Good luck getting a good price now (they’re valued at £141m) – as Link honestly puts it, due to “the nature and maturity of some of the remaining assets, their valuations may go down as well as up” “. Even if they hadn’t fallen, investors would have received a total return of £1bn less than what they were expected to be worth on the day the fund was suspended. In the end I think, with the exception of Link, we all agree that “best” must mean ending the entire saga of regret in three and a half years.

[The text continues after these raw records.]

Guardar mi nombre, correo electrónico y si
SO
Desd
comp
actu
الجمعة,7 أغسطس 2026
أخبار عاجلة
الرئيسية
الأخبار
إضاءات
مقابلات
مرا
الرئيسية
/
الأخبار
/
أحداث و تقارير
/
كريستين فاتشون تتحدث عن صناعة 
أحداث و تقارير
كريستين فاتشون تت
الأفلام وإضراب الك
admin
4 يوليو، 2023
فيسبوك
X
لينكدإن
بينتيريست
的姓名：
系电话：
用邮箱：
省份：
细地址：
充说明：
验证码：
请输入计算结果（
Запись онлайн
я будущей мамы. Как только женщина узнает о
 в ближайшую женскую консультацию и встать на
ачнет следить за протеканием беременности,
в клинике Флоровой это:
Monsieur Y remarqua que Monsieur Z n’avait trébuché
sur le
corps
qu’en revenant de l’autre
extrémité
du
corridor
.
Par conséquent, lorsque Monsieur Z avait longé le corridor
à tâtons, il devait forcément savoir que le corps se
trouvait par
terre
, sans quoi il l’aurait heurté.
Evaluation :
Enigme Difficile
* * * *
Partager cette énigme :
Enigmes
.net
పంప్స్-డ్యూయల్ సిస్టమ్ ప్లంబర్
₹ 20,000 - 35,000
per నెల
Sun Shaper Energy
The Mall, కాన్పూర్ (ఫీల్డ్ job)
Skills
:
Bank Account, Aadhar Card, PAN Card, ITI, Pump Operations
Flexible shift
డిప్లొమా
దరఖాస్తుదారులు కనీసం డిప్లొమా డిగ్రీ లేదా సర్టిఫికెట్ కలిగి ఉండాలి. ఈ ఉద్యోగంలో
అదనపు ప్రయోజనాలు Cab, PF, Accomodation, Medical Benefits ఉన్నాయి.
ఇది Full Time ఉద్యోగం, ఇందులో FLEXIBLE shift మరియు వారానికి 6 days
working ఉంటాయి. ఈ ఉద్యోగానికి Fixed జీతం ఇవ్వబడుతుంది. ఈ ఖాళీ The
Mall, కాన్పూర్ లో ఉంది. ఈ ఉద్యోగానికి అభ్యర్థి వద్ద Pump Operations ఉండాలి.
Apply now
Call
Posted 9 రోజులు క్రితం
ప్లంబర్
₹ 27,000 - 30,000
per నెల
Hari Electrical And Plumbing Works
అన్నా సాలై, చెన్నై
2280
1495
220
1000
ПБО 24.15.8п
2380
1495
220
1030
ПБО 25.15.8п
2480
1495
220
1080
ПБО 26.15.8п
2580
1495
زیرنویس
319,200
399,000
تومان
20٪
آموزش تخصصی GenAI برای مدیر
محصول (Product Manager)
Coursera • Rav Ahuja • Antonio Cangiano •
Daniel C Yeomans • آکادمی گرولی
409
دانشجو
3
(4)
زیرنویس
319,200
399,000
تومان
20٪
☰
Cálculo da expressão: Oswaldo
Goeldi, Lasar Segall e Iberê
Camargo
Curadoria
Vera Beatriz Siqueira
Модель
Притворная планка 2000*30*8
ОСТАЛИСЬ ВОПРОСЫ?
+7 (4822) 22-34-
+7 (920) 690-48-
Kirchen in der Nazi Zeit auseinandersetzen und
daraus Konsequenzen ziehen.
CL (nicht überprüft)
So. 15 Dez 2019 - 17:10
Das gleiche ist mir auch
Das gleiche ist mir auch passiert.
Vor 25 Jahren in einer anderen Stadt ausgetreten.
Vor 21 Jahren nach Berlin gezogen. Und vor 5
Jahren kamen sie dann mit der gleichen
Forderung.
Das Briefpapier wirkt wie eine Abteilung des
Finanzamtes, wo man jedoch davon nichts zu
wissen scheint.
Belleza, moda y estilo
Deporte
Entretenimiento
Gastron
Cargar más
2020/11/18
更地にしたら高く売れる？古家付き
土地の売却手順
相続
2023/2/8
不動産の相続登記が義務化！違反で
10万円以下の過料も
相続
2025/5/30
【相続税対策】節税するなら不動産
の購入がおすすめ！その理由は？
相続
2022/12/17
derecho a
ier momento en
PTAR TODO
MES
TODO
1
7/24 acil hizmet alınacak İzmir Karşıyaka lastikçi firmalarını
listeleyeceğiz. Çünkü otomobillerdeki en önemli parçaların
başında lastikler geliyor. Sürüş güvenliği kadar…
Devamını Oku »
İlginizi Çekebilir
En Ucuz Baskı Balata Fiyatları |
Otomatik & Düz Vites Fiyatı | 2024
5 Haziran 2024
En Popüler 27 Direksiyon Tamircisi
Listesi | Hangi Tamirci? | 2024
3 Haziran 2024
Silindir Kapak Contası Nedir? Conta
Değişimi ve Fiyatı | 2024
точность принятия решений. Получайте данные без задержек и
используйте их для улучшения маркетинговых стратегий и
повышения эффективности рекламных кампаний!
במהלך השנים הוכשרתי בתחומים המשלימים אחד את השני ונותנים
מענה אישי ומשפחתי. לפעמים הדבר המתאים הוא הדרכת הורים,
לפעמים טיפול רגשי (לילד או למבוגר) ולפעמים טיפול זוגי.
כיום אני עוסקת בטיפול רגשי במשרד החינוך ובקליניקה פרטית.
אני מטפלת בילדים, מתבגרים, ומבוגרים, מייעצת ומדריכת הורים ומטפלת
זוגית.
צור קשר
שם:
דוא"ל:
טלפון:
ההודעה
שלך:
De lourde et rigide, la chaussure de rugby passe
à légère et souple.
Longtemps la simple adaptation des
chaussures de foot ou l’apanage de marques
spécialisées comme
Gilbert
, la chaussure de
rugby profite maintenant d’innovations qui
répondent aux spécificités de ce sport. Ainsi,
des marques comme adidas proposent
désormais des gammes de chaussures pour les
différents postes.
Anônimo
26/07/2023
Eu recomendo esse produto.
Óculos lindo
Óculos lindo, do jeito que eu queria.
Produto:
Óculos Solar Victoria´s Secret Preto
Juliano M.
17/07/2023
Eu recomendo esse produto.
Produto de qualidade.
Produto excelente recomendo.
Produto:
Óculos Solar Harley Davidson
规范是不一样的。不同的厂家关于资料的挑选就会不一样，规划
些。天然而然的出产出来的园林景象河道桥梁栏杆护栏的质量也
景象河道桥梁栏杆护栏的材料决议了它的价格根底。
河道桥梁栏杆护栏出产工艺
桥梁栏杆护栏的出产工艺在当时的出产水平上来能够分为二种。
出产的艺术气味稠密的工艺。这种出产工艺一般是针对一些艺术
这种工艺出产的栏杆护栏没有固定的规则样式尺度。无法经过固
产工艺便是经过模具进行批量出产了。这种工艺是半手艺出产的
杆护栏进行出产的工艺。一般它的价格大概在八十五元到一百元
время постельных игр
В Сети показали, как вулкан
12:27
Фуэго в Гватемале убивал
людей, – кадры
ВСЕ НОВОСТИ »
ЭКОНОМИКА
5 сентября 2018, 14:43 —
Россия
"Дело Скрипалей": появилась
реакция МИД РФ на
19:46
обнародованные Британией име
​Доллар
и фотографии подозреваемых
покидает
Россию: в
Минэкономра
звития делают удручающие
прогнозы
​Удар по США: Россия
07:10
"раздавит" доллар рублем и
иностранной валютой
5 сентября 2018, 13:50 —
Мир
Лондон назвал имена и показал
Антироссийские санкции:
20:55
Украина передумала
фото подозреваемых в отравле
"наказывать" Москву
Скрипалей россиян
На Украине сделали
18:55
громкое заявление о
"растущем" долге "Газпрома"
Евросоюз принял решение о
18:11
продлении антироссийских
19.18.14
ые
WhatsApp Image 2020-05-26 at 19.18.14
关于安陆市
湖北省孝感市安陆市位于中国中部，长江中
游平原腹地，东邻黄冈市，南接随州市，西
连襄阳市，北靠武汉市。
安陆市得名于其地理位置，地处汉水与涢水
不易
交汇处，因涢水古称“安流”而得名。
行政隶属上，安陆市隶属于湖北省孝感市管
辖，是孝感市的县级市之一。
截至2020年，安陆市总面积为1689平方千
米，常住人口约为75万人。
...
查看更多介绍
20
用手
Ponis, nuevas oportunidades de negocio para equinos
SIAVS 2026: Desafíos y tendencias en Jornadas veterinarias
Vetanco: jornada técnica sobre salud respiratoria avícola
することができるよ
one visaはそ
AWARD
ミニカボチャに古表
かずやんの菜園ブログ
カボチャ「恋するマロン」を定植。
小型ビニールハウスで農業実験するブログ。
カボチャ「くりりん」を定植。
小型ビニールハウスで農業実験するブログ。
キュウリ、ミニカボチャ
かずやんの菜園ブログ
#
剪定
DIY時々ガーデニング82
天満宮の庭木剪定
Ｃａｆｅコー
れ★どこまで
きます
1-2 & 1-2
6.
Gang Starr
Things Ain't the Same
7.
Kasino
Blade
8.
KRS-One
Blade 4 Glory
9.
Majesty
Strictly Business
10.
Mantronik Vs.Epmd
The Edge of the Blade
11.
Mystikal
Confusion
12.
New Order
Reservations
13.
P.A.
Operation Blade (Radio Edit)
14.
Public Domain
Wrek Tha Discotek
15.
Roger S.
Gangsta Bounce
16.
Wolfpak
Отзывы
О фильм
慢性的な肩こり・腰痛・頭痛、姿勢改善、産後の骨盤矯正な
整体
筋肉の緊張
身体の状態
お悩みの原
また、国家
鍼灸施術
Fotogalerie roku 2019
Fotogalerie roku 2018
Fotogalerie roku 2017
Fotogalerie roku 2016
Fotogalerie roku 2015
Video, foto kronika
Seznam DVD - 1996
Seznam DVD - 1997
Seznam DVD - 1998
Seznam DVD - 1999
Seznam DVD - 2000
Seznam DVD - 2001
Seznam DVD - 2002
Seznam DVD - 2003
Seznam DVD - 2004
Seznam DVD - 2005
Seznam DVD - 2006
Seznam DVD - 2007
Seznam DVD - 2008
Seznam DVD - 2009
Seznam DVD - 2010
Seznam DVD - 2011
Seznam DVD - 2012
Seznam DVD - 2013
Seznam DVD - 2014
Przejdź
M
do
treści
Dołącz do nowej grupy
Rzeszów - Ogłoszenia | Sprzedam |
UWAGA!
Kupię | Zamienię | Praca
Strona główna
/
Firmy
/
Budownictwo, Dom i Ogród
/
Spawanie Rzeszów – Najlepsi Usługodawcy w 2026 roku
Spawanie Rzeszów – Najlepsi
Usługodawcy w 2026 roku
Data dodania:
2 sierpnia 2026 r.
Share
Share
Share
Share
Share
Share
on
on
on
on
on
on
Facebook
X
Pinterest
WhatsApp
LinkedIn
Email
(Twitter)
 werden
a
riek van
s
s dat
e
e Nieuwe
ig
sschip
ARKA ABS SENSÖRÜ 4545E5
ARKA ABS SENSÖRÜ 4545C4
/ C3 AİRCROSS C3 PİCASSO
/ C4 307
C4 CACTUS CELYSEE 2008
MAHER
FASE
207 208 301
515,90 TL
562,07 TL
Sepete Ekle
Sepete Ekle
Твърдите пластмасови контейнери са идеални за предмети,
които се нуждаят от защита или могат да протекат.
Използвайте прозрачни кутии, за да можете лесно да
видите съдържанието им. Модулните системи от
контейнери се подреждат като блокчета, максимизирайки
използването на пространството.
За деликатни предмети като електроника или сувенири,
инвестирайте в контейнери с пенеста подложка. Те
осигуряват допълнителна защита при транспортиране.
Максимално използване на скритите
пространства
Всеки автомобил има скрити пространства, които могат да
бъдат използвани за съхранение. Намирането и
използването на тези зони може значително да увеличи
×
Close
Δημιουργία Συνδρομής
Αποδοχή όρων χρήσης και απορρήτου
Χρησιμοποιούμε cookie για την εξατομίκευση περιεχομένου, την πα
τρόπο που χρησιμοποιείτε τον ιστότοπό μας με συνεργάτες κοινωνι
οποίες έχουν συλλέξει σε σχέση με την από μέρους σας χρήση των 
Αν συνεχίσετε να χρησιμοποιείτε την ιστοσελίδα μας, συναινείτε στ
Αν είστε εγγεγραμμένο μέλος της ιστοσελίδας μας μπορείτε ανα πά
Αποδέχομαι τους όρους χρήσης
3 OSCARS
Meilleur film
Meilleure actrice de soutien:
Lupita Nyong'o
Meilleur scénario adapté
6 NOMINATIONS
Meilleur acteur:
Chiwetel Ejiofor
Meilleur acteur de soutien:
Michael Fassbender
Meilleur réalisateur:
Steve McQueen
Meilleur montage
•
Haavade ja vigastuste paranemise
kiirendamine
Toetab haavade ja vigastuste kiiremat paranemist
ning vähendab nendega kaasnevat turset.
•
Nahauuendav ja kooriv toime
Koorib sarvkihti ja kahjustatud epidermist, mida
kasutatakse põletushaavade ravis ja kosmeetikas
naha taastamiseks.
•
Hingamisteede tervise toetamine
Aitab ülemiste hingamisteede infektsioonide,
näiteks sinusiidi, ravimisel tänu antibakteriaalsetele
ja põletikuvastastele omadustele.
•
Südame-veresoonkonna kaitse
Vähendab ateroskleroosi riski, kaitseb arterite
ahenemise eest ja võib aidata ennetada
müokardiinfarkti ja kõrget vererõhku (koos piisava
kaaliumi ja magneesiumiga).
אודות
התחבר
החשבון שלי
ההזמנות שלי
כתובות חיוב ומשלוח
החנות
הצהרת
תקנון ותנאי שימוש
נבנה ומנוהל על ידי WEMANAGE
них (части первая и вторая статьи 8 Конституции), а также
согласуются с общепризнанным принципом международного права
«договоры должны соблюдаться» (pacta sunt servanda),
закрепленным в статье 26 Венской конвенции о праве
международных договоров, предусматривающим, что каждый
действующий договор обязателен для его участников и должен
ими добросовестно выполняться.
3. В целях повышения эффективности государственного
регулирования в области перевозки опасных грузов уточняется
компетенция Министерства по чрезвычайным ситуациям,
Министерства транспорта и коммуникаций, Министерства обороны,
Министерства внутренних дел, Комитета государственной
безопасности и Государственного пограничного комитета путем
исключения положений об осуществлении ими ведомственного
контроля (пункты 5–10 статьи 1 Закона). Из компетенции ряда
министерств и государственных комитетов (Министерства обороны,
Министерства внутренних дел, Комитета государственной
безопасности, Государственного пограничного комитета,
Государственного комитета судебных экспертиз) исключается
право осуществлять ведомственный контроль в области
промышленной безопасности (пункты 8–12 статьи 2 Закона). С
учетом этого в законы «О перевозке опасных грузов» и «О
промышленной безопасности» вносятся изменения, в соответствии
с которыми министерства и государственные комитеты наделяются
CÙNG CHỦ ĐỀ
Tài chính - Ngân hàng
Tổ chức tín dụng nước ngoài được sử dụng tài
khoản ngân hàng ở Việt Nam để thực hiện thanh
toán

The only positive I can get from all of this is that Link’s regular, grim updates keep reminding people that there are two risks to investing. The first is the problem most of us are dealing with right now (volatile markets) – no one is to blame for it (except central banks – we’ll talk about that for another day). The second is getting stuck in the wrong structure and not being able to get out. Woodford provides the best example of how careful you have to be (he’ll be glad he’s the best at something), but we’ve seen it again in the past two weeks: many in Russia have The exposed funds have been frozen. We’ve long favored investment trusts over open-ended funds – the ability to sell at any time is a big reason why. I’m not happy about adding JPMorgan Russia Securities to my portfolio (down 86% in a month). But I’m at least happy to be free to sell the remaining 15% without any input from Link.